What is Log analysis? Why we need it?
In this article, we are going to see an overview of ELK stacks.
What exactly is ELK stack and its components, and what log analysis means!
Let us consider you have hundreds of servers that you support in production and it becomes hard to debug especially if you are facing any issues and you need to find out which server is having issues. Moreover, to narrow down the actual error message among hundreds of servers is really a tedious task. To solve this problem, we have ELK Stack that comprises of Elastic Search, Logstash and Kibana.
Normally when you have hundreds of web servers, you would like to see the web services log, which will give you specific information of those servers, but it is hard to log in to each server and check the logs. Instead if you have a centralized mechanism to visualize the logs that will be helpful. That is one scenario. The second scenario is going to be performance analysis. Assume that your application is getting slow and you want to check what is going on by checking the logs, in that case, you need to analyse the logs.
These are some cases where you need log analysis to solve that and in such cases, we have ELK stack in place. Logs are of different formats. For example, consider we have different types of servers like database servers, application servers in your environment. So with each of such servers, we have different type of logs and log sources from which we need to make a structured and meaningful report out of them. We need to have a decentralized place to look at all the logs in one shot.
Efficiency is the key here. Therefore, the process involves collection of data, cleaning up of the data, converting them into structured format, and analysing the data.
Elastic search is a search engine or search server and a no SQL database that uses indexes to search which is a very powerful mechanism in terms of providing the search functionality.
Then we have Kibana to visualize whatever data gathered by Elastic search.
You can create and manage dashboards using Kibana and customise graphs according to your business requirements. Moreover, it is created to visualize all the health of the environment in one place.

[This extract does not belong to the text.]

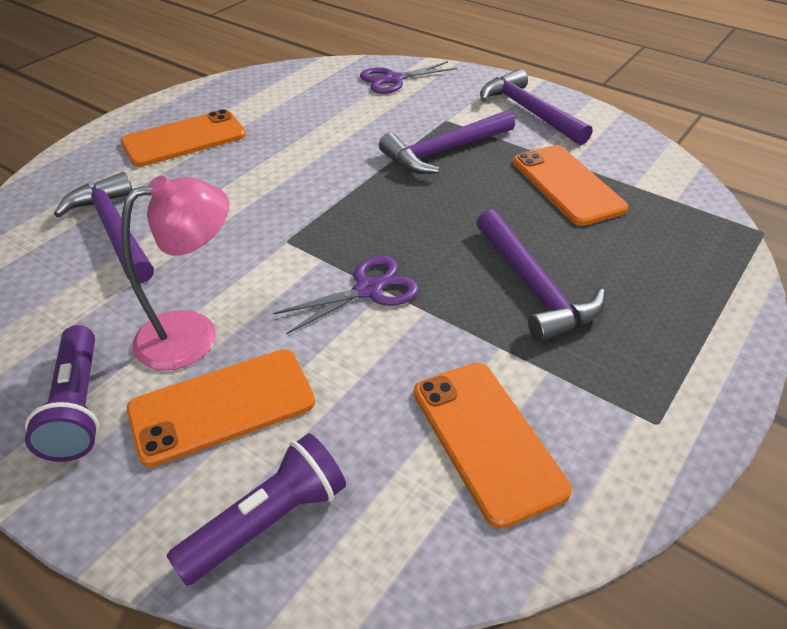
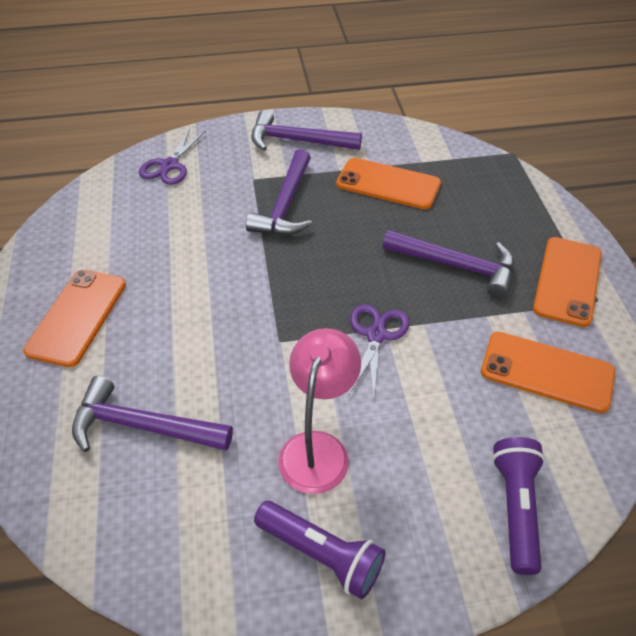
camera: 45 degrees left, 5 degrees up
orange phone [127,349,315,467] -> orange phone moved to [533,237,602,327]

We have yet another component called Logstash that allows you to ingest the unstructured data from a variety of data sources including system logs, website logs and application server logs. It also offers something called pre-built filters, so you can readily transform common data types, index them in Elastic search, and start querying without having to build custom data transformation pipelines. So briefly, the benefit of using Logstash is, you can easily load the unstructured data from various sources and can have pre-built filters, which can be used to do the transformations that are needed.
In addition to that, we have one another component used in ELK stack that is Filebeat. It is one of the best log file shippers out there today. It is lightweight, supports SSL and TLS encryption, supports back pressure with a good built-in recovery mechanism and it is extremely reliable.
Moreover, this is the best log file Shipper that is commonly used in the live environment and then Logstash is used to aggregate the logs by pulling data from various sources before pushing it down the pipeline usually in elastic search.
Therefore, we always need to remember that Filebeat and Logstash are used in conjunction.
So let us look at the typical pipeline.
Now the left side is the Filebeat that runs on each server and ships the logs to a specific location, which is Logstash. Therefore, the Filebeat and other sources ship data to Logstash for processing and transform data access to pipeline and is forwarded to Elasticsearch. Then the Elasticsearch receives data from Logstash, Indexing it for faster searching and stores it in a No SQL database. Once the data is index and stored in the Elasticsearch, we use Kibana to provide visualization of dashboard.
Below is a sample Kibana dashboard and you can create your own dashboards similar to this as per your business requirements.
Therefore, you can see the dashboard for logs off many servers, and you can see the IP addresses which has issues categorized in a pie chart format.